21 abril, 2026
Comodoro Rivadavia, Chubut
Sociedad

Empresas en crisis y empleos en riesgo: las firmas que cerraron o atraviesan graves dificultades

La profundización de la recesión, la caída del consumo y la apertura de importaciones configuran un escenario crítico para el sector productivo argentino.

El cierre de Fate, uno de los casos más recientes y emblemáticos, expuso una realidad que se repite en distintas actividades: empresas que achican personal, paralizan plantas o directamente bajan la persiana, con un impacto directo sobre miles de puestos de trabajo.

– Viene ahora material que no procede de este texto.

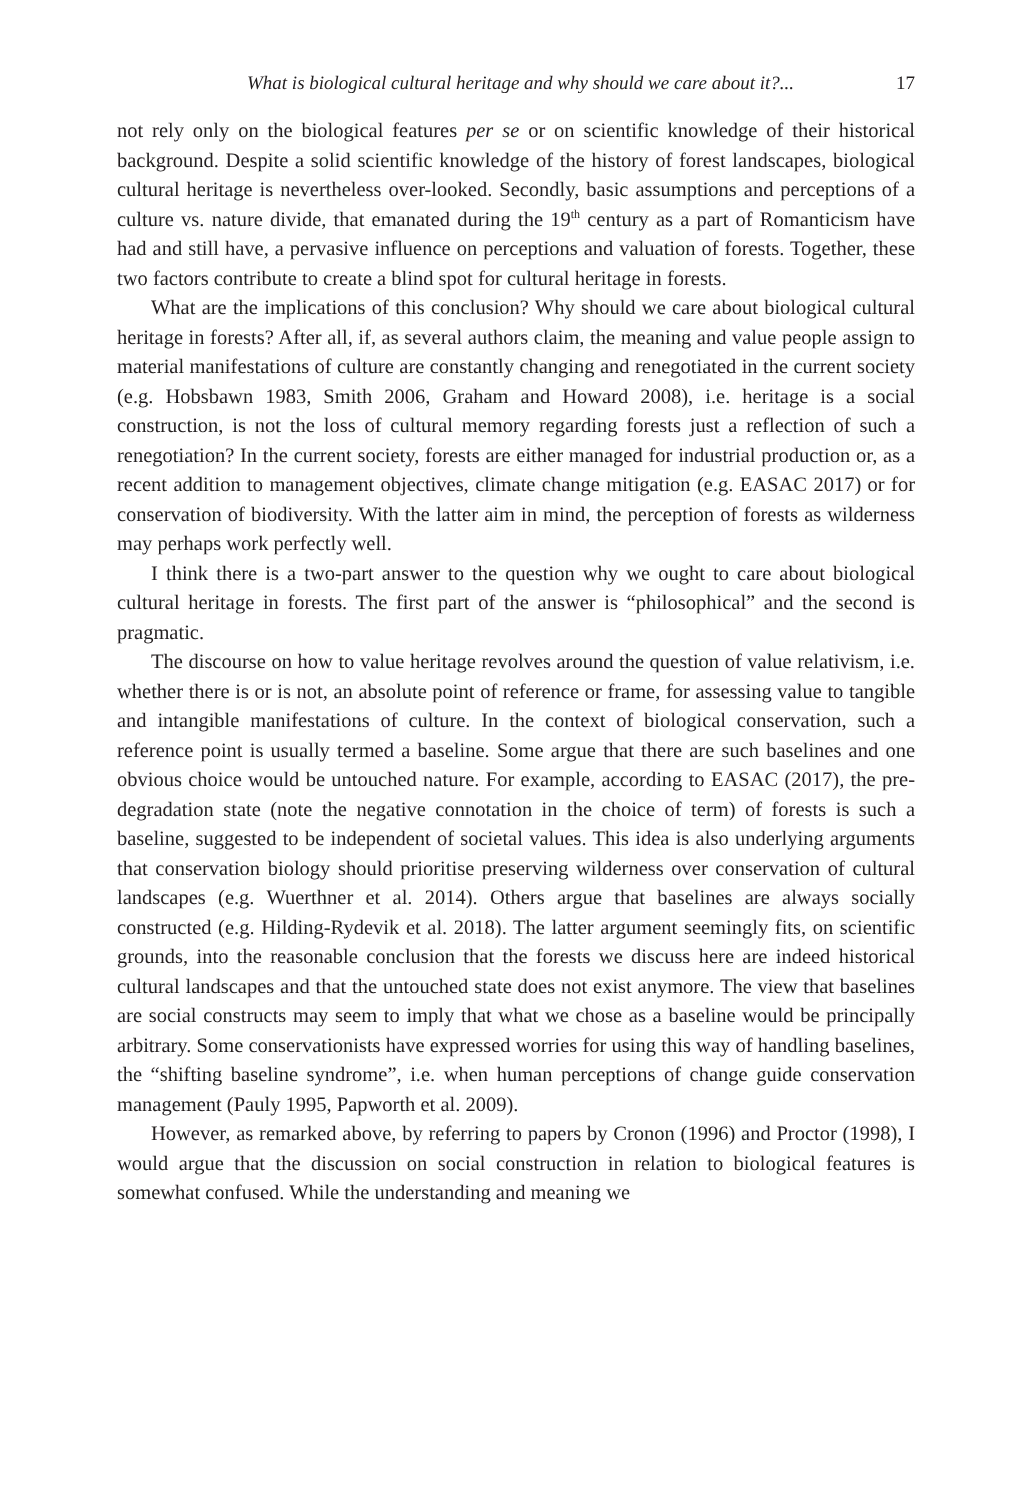What is biological cultural heritage and why should we care about it?... 17
not rely only on the biological features per se or on scientific knowledge of their historical background. Despite a solid scientific knowledge of the history of forest landscapes, biological cultural heritage is nevertheless over-looked. Secondly, basic assumptions and perceptions of a culture vs. nature divide, that emanated during the 19<sup>th</sup> century as a part of Romanticism have had and still have, a pervasive influence on perceptions and valuation of forests. Together, these two factors contribute to create a blind spot for cultural heritage in forests.
What are the implications of this conclusion? Why should we care about biological cultural heritage in forests? After all, if, as several authors claim, the meaning and value people assign to material manifestations of culture are constantly changing and renegotiated in the current society (e.g. Hobsbawn 1983, Smith 2006, Graham and Howard 2008), i.e. heritage is a social construction, is not the loss of cultural memory regarding forests just a reflection of such a renegotiation? In the current society, forests are either managed for industrial production or, as a recent addition to management objectives, climate change mitigation (e.g. EASAC 2017) or for conservation of biodiversity. With the latter aim in mind, the perception of forests as wilderness may perhaps work perfectly well.
I think there is a two-part answer to the question why we ought to care about biological cultural heritage in forests. The first part of the answer is “philosophical” and the second is pragmatic.
The discourse on how to value heritage revolves around the question of value relativism, i.e. whether there is or is not, an absolute point of reference or frame, for assessing value to tangible and intangible manifestations of culture. In the context of biological conservation, such a reference point is usually termed a baseline. Some argue that there are such baselines and one obvious choice would be untouched nature. For example, according to EASAC (2017), the pre-degradation state (note the negative connotation in the choice of term) of forests is such a baseline, suggested to be independent of societal values. This idea is also underlying arguments that conservation biology should prioritise preserving wilderness over conservation of cultural landscapes (e.g. Wuerthner et al. 2014). Others argue that baselines are always socially constructed (e.g. Hilding-Rydevik et al. 2018). The latter argument seemingly fits, on scientific grounds, into the reasonable conclusion that the forests we discuss here are indeed historical cultural landscapes and that the untouched state does not exist anymore. The view that baselines are social constructs may seem to imply that what we chose as a baseline would be principally arbitrary. Some conservationists have expressed worries for using this way of handling baselines, the “shifting baseline syndrome”, i.e. when human perceptions of change guide conservation management (Pauly 1995, Papworth et al. 2009).
However, as remarked above, by referring to papers by Cronon (1996) and Proctor (1998), I would argue that the discussion on social construction in relation to biological features is somewhat confused. While the understanding and meaning we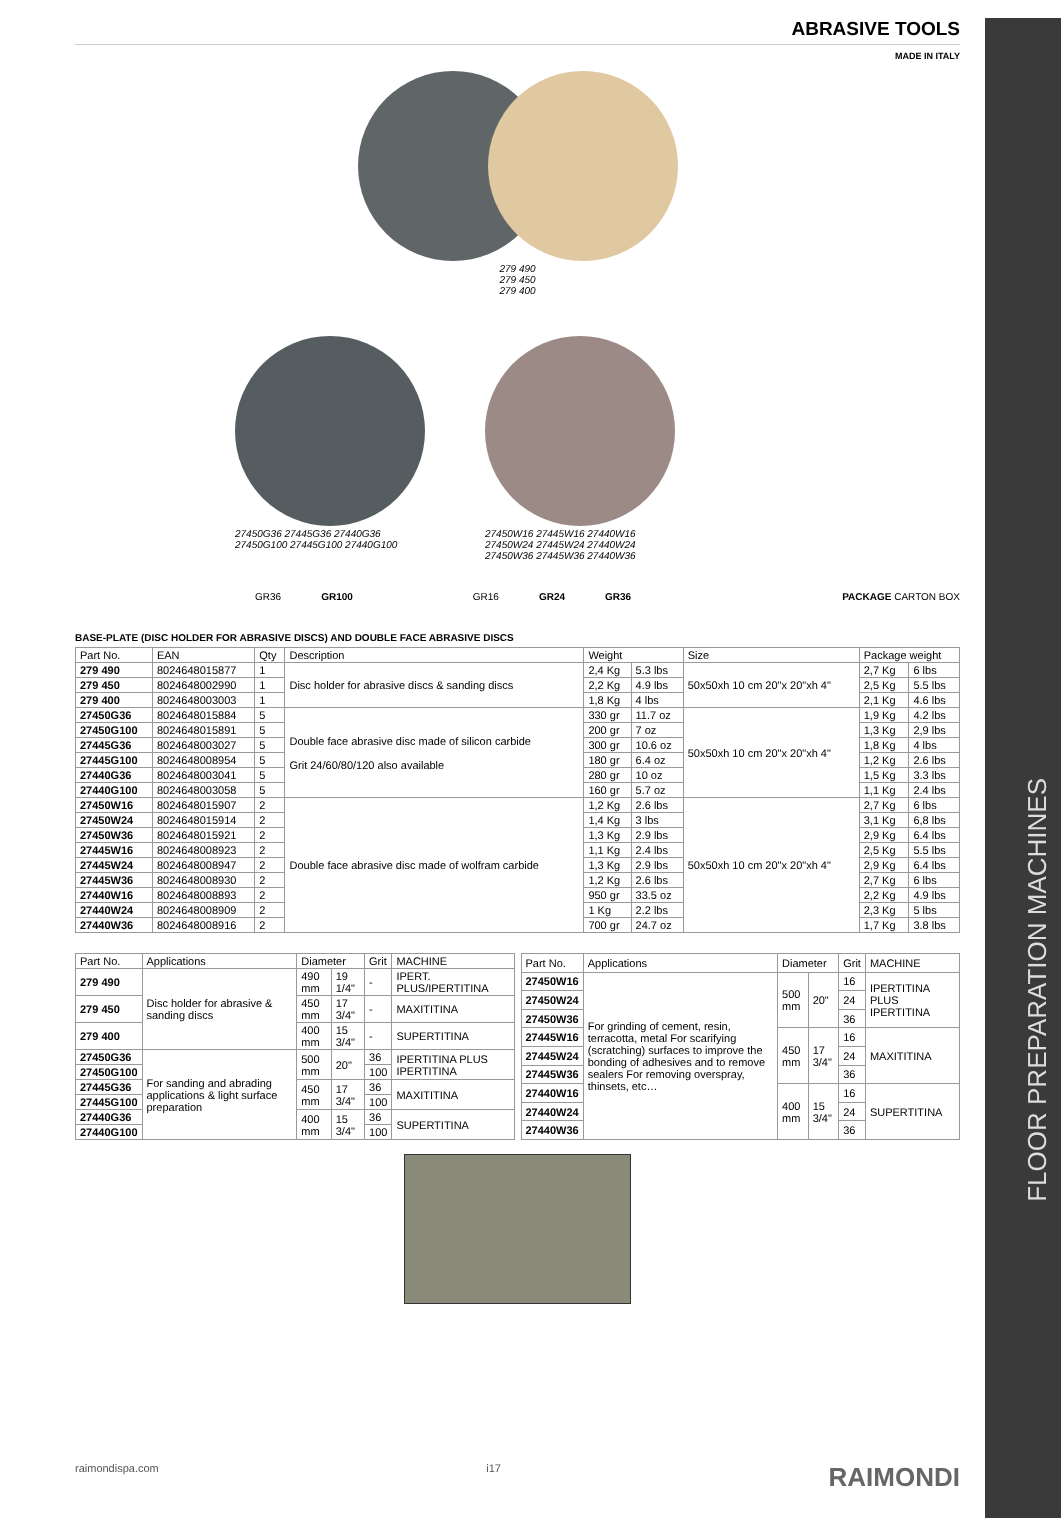FLOOR PREPARATION MACHINES
ABRASIVE TOOLS
MADE IN ITALY
279 490
279 450
279 400
27450G36 27445G36 27440G36
27450G100 27445G100 27440G100
27450W16 27445W16 27440W16
27450W24 27445W24 27440W24
27450W36 27445W36 27440W36
GR36 GR100 GR16 GR24 GR36 PACKAGE CARTON BOX
BASE-PLATE (DISC HOLDER FOR ABRASIVE DISCS) AND DOUBLE FACE ABRASIVE DISCS
| Part No. | EAN | Qty | Description | Weight | | Size | Package weight | |
| --- | --- | --- | --- | --- | --- | --- | --- | --- |
| 279 490 | 8024648015877 | 1 | Disc holder for abrasive discs & sanding discs | 2,4 Kg | 5.3 lbs | 50x50xh 10 cm 20"x 20"xh 4" | 2,7 Kg | 6 lbs |
| 279 450 | 8024648002990 | 1 | | 2,2 Kg | 4.9 lbs | | 2,5 Kg | 5.5 lbs |
| 279 400 | 8024648003003 | 1 | | 1,8 Kg | 4 lbs | | 2,1 Kg | 4.6 lbs |
| 27450G36 | 8024648015884 | 5 | Double face abrasive disc made of silicon carbide Grit 24/60/80/120 also available | 330 gr | 11.7 oz | 50x50xh 10 cm 20"x 20"xh 4" | 1,9 Kg | 4.2 lbs |
| 27450G100 | 8024648015891 | 5 | | 200 gr | 7 oz | | 1,3 Kg | 2,9 lbs |
| 27445G36 | 8024648003027 | 5 | | 300 gr | 10.6 oz | | 1,8 Kg | 4 lbs |
| 27445G100 | 8024648008954 | 5 | | 180 gr | 6.4 oz | | 1,2 Kg | 2.6 lbs |
| 27440G36 | 8024648003041 | 5 | | 280 gr | 10 oz | | 1,5 Kg | 3.3 lbs |
| 27440G100 | 8024648003058 | 5 | | 160 gr | 5.7 oz | | 1,1 Kg | 2.4 lbs |
| 27450W16 | 8024648015907 | 2 | Double face abrasive disc made of wolfram carbide | 1,2 Kg | 2.6 lbs | 50x50xh 10 cm 20"x 20"xh 4" | 2,7 Kg | 6 lbs |
| 27450W24 | 8024648015914 | 2 | | 1,4 Kg | 3 lbs | | 3,1 Kg | 6,8 lbs |
| 27450W36 | 8024648015921 | 2 | | 1,3 Kg | 2.9 lbs | | 2,9 Kg | 6.4 lbs |
| 27445W16 | 8024648008923 | 2 | | 1,1 Kg | 2.4 lbs | | 2,5 Kg | 5.5 lbs |
| 27445W24 | 8024648008947 | 2 | | 1,3 Kg | 2.9 lbs | | 2,9 Kg | 6.4 lbs |
| 27445W36 | 8024648008930 | 2 | | 1,2 Kg | 2.6 lbs | | 2,7 Kg | 6 lbs |
| 27440W16 | 8024648008893 | 2 | | 950 gr | 33.5 oz | | 2,2 Kg | 4.9 lbs |
| 27440W24 | 8024648008909 | 2 | | 1 Kg | 2.2 lbs | | 2,3 Kg | 5 lbs |
| 27440W36 | 8024648008916 | 2 | | 700 gr | 24.7 oz | | 1,7 Kg | 3.8 lbs |
| Part No. | Applications | Diameter | | Grit | MACHINE |
| --- | --- | --- | --- | --- | --- |
| 279 490 | Disc holder for abrasive & sanding discs | 490 mm | 19 1/4" | - | IPERT. PLUS/IPERTITINA |
| 279 450 | | 450 mm | 17 3/4" | - | MAXITITINA |
| 279 400 | | 400 mm | 15 3/4" | - | SUPERTITINA |
| 27450G36 | For sanding and abrading applications & light surface preparation | 500 mm | 20" | 36 | IPERTITINA PLUS IPERTITINA |
| 27450G100 | | | | 100 | |
| 27445G36 | | 450 mm | 17 3/4" | 36 | MAXITITINA |
| 27445G100 | | | | 100 | |
| 27440G36 | | 400 mm | 15 3/4" | 36 | SUPERTITINA |
| 27440G100 | | | | 100 | |
| Part No. | Applications | Diameter | | Grit | MACHINE |
| --- | --- | --- | --- | --- | --- |
| 27450W16 | For grinding of cement, resin, terracotta, metal For scarifying (scratching) surfaces to improve the bonding of adhesives and to remove sealers For removing overspray, thinsets, etc… | 500 mm | 20" | 16 | IPERTITINA PLUS IPERTITINA |
| 27450W24 | | | | 24 | |
| 27450W36 | | | | 36 | |
| 27445W16 | | 450 mm | 17 3/4" | 16 | MAXITITINA |
| 27445W24 | | | | 24 | |
| 27445W36 | | | | 36 | |
| 27440W16 | | 400 mm | 15 3/4" | 16 | SUPERTITINA |
| 27440W24 | | | | 24 | |
| 27440W36 | | | | 36 | |
raimondispa.com i17 RAIMONDI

Supermercados: dificultades para sostener la rentabilidad

La cadena La Anónima reconoció públicamente las complicaciones que atraviesa el sector. Su gerente general, Nicolás Braun, afirmó que hoy “es muy difícil ser rentable trabajando en la formalidad” y comparó la situación local con la de supermercados de países vecinos, donde las condiciones resultan más favorables.

En ese contexto, Braun sostuvo que firmas internacionales como Walmart y Carrefour “se fueron o se están yendo”, y advirtió que el deterioro del consumo golpea de lleno a las cadenas nacionales.

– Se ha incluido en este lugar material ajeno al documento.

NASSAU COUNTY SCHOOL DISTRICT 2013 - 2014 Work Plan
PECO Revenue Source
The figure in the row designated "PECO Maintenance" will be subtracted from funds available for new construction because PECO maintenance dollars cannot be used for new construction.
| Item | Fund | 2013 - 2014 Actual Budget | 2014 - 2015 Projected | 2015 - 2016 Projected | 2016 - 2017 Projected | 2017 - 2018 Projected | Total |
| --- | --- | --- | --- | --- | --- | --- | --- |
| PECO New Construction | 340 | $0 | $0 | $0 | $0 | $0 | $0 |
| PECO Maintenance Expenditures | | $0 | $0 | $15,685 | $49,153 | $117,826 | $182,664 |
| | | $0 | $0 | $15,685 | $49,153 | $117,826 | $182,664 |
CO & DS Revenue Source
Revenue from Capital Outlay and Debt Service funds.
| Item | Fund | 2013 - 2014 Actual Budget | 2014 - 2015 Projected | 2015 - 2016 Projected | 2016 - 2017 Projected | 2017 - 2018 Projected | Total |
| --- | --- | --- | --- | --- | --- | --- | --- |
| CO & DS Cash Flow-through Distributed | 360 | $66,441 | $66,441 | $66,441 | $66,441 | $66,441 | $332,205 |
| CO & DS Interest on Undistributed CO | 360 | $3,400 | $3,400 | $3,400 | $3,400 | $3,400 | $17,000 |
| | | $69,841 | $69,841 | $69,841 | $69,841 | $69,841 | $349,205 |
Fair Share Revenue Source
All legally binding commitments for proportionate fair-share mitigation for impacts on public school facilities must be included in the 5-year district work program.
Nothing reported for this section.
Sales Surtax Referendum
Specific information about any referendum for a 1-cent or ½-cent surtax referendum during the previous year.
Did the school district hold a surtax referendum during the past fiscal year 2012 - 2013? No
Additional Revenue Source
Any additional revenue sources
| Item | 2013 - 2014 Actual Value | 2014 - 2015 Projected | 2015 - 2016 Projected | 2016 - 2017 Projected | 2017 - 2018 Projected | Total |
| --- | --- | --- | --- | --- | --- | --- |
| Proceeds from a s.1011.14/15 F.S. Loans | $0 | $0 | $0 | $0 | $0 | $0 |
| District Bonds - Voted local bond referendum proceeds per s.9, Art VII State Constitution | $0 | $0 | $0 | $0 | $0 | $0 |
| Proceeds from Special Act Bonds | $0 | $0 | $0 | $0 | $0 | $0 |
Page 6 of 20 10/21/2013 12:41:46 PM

Cervecería Quilmes: fuerte recorte de personal

La planta de Cervecería Quilmes en Zárate redujo su plantel de 260 a 80 trabajadores, lo que implica un recorte del 43% del personal. La instalación había sido inaugurada en 2020 con una inversión superior a los 5.000 millones de pesos.

Desde la empresa explicaron que la caída del consumo interno y la mayor competencia de productos importados agravaron una situación financiera que ya mostraba señales de desgaste desde 2025.

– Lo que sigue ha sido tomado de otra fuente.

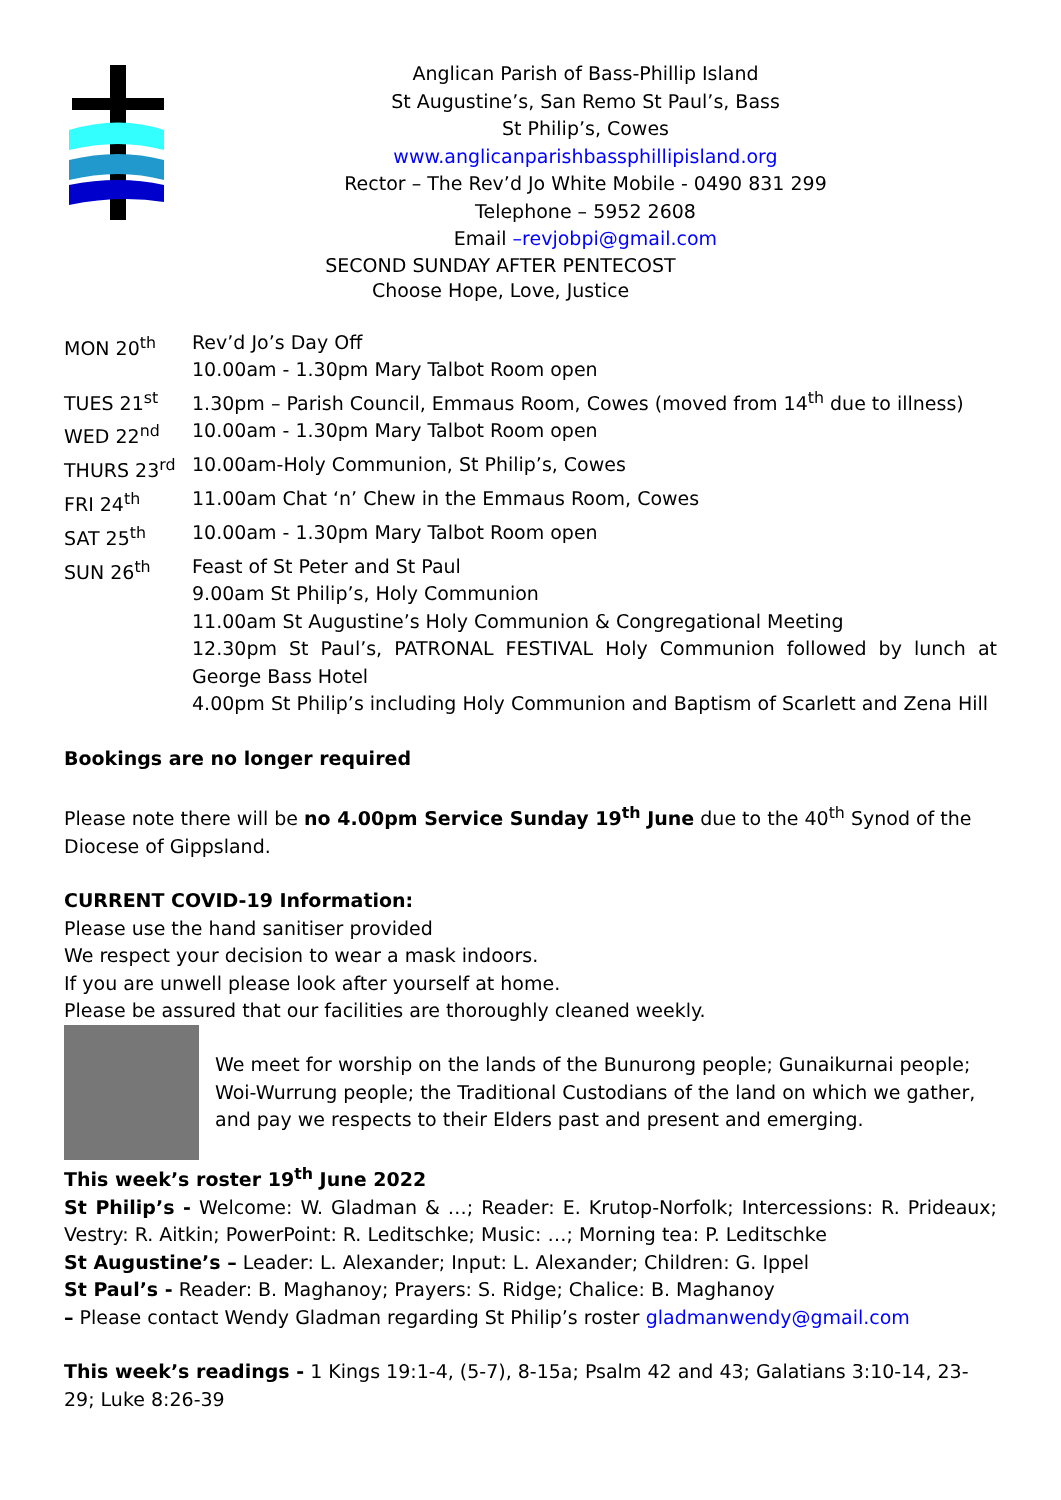Anglican Parish of Bass-Phillip Island
St Augustine’s, San Remo St Paul’s, Bass
St Philip’s, Cowes
www.anglicanparishbassphillipisland.org
Rector – The Rev’d Jo White Mobile - 0490 831 299
Telephone – 5952 2608
Email –revjobpi@gmail.com
SECOND SUNDAY AFTER PENTECOST
Choose Hope, Love, Justice
| MON 20<sup>th</sup> | Rev’d Jo’s Day Off 10.00am - 1.30pm Mary Talbot Room open |
| TUES 21<sup>st</sup> | 1.30pm – Parish Council, Emmaus Room, Cowes (moved from 14<sup>th</sup> due to illness) |
| WED 22<sup>nd</sup> | 10.00am - 1.30pm Mary Talbot Room open |
| THURS 23<sup>rd</sup> | 10.00am-Holy Communion, St Philip’s, Cowes |
| FRI 24<sup>th</sup> | 11.00am Chat ‘n’ Chew in the Emmaus Room, Cowes |
| SAT 25<sup>th</sup> | 10.00am - 1.30pm Mary Talbot Room open |
| SUN 26<sup>th</sup> | Feast of St Peter and St Paul 9.00am St Philip’s, Holy Communion 11.00am St Augustine’s Holy Communion & Congregational Meeting 12.30pm St Paul’s, PATRONAL FESTIVAL Holy Communion followed by lunch at George Bass Hotel 4.00pm St Philip’s including Holy Communion and Baptism of Scarlett and Zena Hill |
Bookings are no longer required
Please note there will be no 4.00pm Service Sunday 19<sup>th</sup> June due to the 40<sup>th</sup> Synod of the Diocese of Gippsland.
CURRENT COVID-19 Information:
Please use the hand sanitiser provided
We respect your decision to wear a mask indoors.
If you are unwell please look after yourself at home.
Please be assured that our facilities are thoroughly cleaned weekly.
We meet for worship on the lands of the Bunurong people; Gunaikurnai people; Woi-Wurrung people; the Traditional Custodians of the land on which we gather, and pay we respects to their Elders past and present and emerging.
This week’s roster 19<sup>th</sup> June 2022
St Philip’s - Welcome: W. Gladman & …; Reader: E. Krutop-Norfolk; Intercessions: R. Prideaux; Vestry: R. Aitkin; PowerPoint: R. Leditschke; Music: …; Morning tea: P. Leditschke
St Augustine’s – Leader: L. Alexander; Input: L. Alexander; Children: G. Ippel
St Paul’s - Reader: B. Maghanoy; Prayers: S. Ridge; Chalice: B. Maghanoy
– Please contact Wendy Gladman regarding St Philip’s roster gladmanwendy@gmail.com
This week’s readings - 1 Kings 19:1-4, (5-7), 8-15a; Psalm 42 and 43; Galatians 3:10-14, 23-29; Luke 8:26-39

Alimentos Refrigerados: quiebra y 400 despidos

La Justicia declaró la quiebra de Alimentos Refrigerados SA (ARSA), firma que elaboraba yogures y postres para SanCor. El cierre dejó sin trabajo a unos 400 empleados de sus plantas ubicadas en Lincoln (Buenos Aires) y Monte Cristo (Córdoba).

La empresa no logró sostener el concurso preventivo iniciado a comienzos de 2024 y acumulaba deudas con proveedores, transportistas y trabajadores, además de atrasos salariales. Desde ARSA atribuyeron la quiebra al contexto macroeconómico, marcado por inflación, caída del consumo y el encarecimiento de la leche cruda.

Lácteos Verónica: plantas paralizadas y salarios adeudados

La situación de Lácteos Verónica mantiene en vilo a cerca de 700 trabajadores. La empresa arrastra meses de deuda salarial y mantiene paralizadas sus tres plantas de producción, ubicadas en Suardi, Clason y Lehmann, en la provincia de Santa Fe.

La semana pasada, empleados junto a familiares y vecinos se movilizaron hacia la sede central de la firma para visibilizar el conflicto. La falta de insumos y materia prima detuvo completamente la actividad, y el transporte de personal también dejó de funcionar. En ese marco, la posible venta de la compañía aparece como la única alternativa para preservar las fuentes laborales.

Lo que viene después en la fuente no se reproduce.